Where are we going and why are we in a handbasket?
Childs did not hold anyone or anything hostage. He was just following the information security policy. The network never went down and no damage was done because he tuned the system to operate flawlessly even when he was unavailable to manage it.
Childs is a contractor, not a civil servant, so the union has no role in having him re-instated. But once he is a free man, you can bet there will be many job offers from all over the place. If I had any power to hire IT staff, I'd be calling him the day after he is acquitted.
Childs not mentioning it in a meeting or conference call, where it might be overheard, is appropriate under the latter policy, but inappropriate given a failure to have initially shared it with the designated central security authority.
I'm not sure what you're trying to say here. "If he failed to have it stored in a central security authority, he should completely ignore all the other policy requirements?". That doesn't make a whole lot of sense to me.
As a completely subjective point of view, judging from the general incompetence, I wouldn't be at all surprised if a 'security administered global password management database' did not exist.
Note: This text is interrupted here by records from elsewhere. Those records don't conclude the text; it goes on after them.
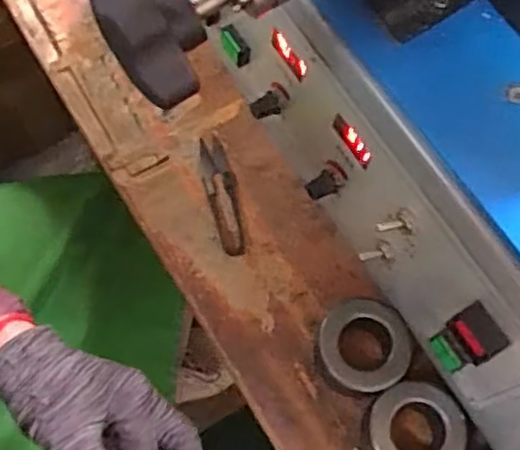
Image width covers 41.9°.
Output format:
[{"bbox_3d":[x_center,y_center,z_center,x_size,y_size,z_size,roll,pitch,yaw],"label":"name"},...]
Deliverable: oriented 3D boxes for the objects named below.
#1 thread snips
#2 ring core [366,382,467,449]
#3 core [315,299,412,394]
[{"bbox_3d":[-0.028,-0.022,0.519,0.024,0.006,0.098,-16,70,-8],"label":"thread snips"},{"bbox_3d":[0.100,0.136,0.445,0.057,0.036,0.059,1,69,-1],"label":"ring core"},{"bbox_3d":[0.069,0.083,0.463,0.059,0.037,0.057,1,69,-1],"label":"core"}]

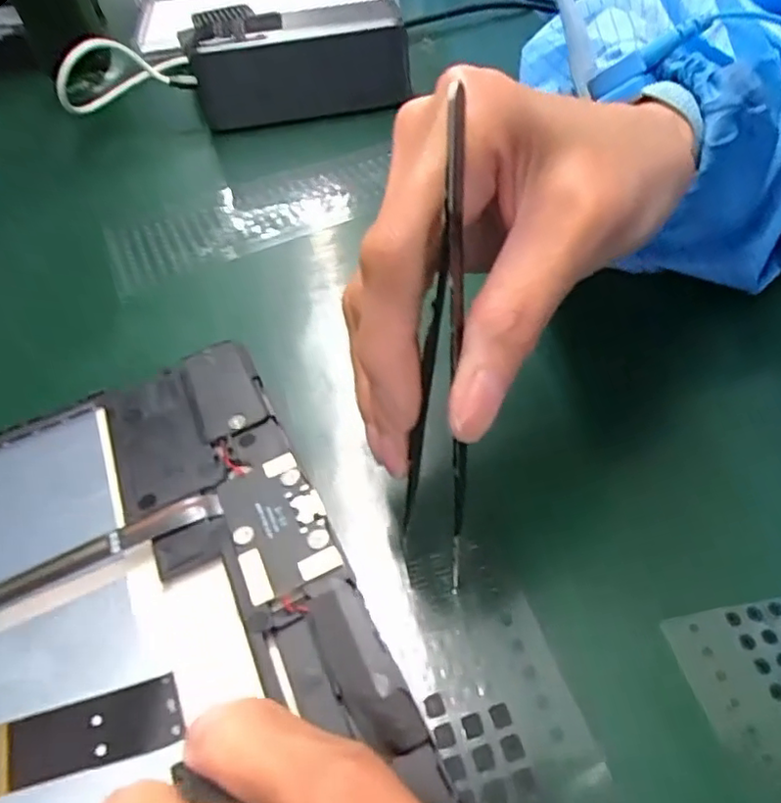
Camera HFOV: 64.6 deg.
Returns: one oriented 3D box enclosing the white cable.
[{"bbox_3d":[-0.166,-0.202,0.381,0.078,0.048,0.043,-24,49,-17],"label":"white cable"}]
In which case, he wouldn't have been able to place his password there.
Which, basically, says "follow this inter-county planning document":
Actually, I don't read the document entitled "COIT Security Policy" as saying that as all.
The document section is badly titled. If you read it carefully the heading "COIT Security Policy" should really be read "COIT Plan for Drafting New Security Policies". In fact, the whole thing is dreadfully written; I'd give it a "C" in High School English at best. For example under "Policy" it states "Recommends an initial policy to address the following:" which you would expect to be followed by a litany of concerns the policy must address. In fact, what the following points address is the steps recommended to arrive at a future policy, steps which by the way don't involve any kind of threat analysis or examination of legal responsibilities, or any other clarification of the goals the procedure outlined is supposed to pursue.
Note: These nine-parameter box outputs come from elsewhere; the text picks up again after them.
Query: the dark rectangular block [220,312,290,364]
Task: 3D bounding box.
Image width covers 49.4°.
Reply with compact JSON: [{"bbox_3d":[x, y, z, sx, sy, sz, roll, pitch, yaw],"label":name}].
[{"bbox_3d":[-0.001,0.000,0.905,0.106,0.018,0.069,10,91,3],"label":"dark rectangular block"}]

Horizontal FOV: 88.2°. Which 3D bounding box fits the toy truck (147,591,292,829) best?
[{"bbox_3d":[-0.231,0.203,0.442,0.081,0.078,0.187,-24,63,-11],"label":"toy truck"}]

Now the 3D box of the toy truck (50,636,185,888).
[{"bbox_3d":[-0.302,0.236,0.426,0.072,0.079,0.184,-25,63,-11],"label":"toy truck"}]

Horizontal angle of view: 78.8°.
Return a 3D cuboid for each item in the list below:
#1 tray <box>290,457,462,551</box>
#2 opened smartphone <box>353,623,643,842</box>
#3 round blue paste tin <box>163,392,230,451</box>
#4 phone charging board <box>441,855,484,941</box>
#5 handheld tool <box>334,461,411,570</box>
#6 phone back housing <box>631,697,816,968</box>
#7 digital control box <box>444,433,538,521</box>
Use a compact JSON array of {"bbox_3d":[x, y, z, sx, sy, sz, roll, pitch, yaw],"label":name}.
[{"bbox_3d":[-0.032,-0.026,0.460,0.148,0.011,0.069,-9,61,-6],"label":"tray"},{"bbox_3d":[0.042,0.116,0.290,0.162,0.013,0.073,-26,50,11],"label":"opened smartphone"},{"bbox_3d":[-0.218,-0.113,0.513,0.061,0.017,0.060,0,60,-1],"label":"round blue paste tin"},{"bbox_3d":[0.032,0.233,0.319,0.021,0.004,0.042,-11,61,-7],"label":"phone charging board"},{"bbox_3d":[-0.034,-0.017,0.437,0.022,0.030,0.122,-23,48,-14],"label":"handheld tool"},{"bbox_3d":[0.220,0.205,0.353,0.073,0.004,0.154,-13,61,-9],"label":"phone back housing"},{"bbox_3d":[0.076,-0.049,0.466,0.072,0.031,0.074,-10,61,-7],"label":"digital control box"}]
Here is the relevant quote,under the heading "Recommends an initial policy to address the following:"
COIT will initially adopt the California Counties Information Services Directors Association (CCISDA) “Best Policies for the Countywide Information Security Program” Framework (pdf) as a starting point and initial reference for CCSF Security Policies.
[emphasis mine]
Note it does NOT say "COIT hereby adopts CCISDA's BPCISP with all instances of 'County' replaced by 'City'." As best as I can make out this compositional abortion, it says that COIT will adopt BPCISP as a starting point for drafting its own future regulations.
In any case this document does not seem to say anything about what the current security policies are.
Post may contain irony: discontinue use if experiencing mood swings, nausea or elevated blood pressure.